*Text section*.
"""
Head-to-head comparisons
Short, honest breakdowns of the most-searched 'X vs Y' matchups in the website-technology detector space.
How to read these comparisons
Every tool here answers the same surface question — what is this site built with? — but they diverge sharply on how: surface fingerprints versus sourcemap-deep reads, whole-internet crawl databases versus per-page inspection, free-and-local versus paid API. Those differences are exactly what decides which one is right for a given job.
So each matchup below stays on the axes that actually differ — detection depth, version accuracy, privacy, coverage and price — and states our bias up front: Sourcemap Explorer is per-page and sourcemap-aware, so it wins on depth and exact versions for the page in front of you, and is the wrong tool for bulk lead lists or historical market-share data. Where a rival is the better pick, the comparison says so.
Wappalyzer vs BuiltWith
Wappalyzer and BuiltWith are the two most-referenced website-technology detectors, but they solve slightly different problems. Wappalyzer leads on breadth of fingerprints and per-page detection. BuiltWith leads on technographic data for sales and marketing teams. They overlap on the surface — both will tell you a site is built with Next.js and uses Google Analytics — but diverge sharply once you push on depth, workflow or price.
Wappalyzer vs WhatRuns
Wappalyzer and WhatRuns are both Chrome extensions that tell you what technology a site uses. They overlap heavily, but WhatRuns is lighter and more consumer-oriented while Wappalyzer has the larger fingerprint database, the more-developer-ish UI and the better per-page depth. The real architectural difference — and the one most people don't notice until it matters — is that WhatRuns is backend-driven: each popup invocation sends the URL to WhatRuns servers for lookup. Wappalyzer's extension does its detection locally.
FAQ
Which website-technology detector is the most accurate?
It depends on what you're measuring. Bulk databases like BuiltWith win on historical and company-level coverage; surface fingerprinters like Wappalyzer and WhatRuns are fast and broad. For depth on a single live page — the exact library and version a site actually ships — a sourcemap-aware tool reads it straight from the bundle rather than inferring it, which is where Sourcemap Explorer is strongest.
Do I need to pay for any of these tools?
Most offer a limited free tier and charge for bulk lookups, history or API access. Sourcemap Explorer is fully free and runs locally in your browser, with no account and no per-lookup cap, because it reads the page you're already on rather than querying a backend.
Why compare detectors at all if they all read the same site?
Because they read it differently. The meaningful axes are detection depth (surface signals vs sourcemap-level), version accuracy, privacy (local vs cloud), coverage (per-page vs whole-internet database) and price. Each comparison below isolates those axes for one matchup so you can pick by the trade-off that matters to you.
"""
*Supplied information*.
"""
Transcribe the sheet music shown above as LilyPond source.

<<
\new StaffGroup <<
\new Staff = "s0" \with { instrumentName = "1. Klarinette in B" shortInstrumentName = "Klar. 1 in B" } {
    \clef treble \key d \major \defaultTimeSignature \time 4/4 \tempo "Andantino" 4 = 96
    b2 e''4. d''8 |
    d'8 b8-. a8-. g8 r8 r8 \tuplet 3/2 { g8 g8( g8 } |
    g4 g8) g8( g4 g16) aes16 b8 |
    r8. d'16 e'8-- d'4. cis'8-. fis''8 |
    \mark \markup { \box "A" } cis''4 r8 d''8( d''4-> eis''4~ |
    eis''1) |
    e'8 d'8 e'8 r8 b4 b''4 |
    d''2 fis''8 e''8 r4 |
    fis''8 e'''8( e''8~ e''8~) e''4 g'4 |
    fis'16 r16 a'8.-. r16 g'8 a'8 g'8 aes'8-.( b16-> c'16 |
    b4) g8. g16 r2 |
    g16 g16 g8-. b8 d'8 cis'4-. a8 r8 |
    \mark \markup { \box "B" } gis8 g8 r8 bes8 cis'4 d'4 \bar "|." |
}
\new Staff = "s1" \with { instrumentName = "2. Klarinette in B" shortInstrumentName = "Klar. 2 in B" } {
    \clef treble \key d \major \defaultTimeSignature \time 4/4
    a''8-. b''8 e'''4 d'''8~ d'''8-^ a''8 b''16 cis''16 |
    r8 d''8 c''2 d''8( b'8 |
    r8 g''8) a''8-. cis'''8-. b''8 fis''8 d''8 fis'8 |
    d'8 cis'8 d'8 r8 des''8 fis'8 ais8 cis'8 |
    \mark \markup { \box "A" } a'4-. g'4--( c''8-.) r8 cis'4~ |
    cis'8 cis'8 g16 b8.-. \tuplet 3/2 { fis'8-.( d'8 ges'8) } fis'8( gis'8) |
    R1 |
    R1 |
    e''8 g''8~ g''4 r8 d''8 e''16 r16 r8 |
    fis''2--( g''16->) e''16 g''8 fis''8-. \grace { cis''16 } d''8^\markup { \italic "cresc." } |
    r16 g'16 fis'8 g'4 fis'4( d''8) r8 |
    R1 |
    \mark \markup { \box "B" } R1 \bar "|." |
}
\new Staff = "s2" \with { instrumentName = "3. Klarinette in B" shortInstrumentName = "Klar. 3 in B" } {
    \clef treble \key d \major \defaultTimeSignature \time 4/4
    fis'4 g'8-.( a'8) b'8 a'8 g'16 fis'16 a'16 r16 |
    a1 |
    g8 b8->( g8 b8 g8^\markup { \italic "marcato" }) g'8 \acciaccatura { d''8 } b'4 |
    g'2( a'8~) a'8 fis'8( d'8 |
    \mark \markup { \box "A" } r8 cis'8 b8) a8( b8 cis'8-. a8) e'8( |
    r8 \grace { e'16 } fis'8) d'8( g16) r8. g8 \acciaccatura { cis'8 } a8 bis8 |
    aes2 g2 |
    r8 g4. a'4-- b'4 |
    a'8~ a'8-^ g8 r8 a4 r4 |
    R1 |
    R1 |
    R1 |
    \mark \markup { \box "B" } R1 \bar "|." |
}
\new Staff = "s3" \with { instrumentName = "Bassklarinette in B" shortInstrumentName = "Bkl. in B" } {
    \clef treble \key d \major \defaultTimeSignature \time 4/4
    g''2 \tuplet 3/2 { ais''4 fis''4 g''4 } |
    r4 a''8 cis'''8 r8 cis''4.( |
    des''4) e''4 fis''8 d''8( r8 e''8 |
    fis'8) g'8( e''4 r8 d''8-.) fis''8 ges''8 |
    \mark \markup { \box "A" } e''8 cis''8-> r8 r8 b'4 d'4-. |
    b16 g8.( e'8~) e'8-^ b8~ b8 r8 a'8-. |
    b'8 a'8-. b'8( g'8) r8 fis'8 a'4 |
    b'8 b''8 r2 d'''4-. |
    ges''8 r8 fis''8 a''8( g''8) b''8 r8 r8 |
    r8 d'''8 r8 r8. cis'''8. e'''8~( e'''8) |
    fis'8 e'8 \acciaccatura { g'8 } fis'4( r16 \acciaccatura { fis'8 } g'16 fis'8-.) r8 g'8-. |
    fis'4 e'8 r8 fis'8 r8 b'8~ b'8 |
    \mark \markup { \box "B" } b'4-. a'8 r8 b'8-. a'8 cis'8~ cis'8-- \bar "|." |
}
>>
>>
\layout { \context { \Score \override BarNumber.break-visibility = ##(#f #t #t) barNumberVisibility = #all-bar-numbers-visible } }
"""
*Work task 1*. Copy the comparisons page above word for word, from "Wappalyzer vs WhatRuns" to "its detection locally.".
*Work task 2*. According to the comparisons page above, what does each WhatRuns popup invocation send to WhatRuns servers?

*Solution 1*.
Wappalyzer vs WhatRuns
Wappalyzer and WhatRuns are both Chrome extensions that tell you what technology a site uses. They overlap heavily, but WhatRuns is lighter and more consumer-oriented while Wappalyzer has the larger fingerprint database, the more-developer-ish UI and the better per-page depth. The real architectural difference — and the one most people don't notice until it matters — is that WhatRuns is backend-driven: each popup invocation sends the URL to WhatRuns servers for lookup. Wappalyzer's extension does its detection locally.

*Solution 2*. It sends the URL to WhatRuns servers for lookup.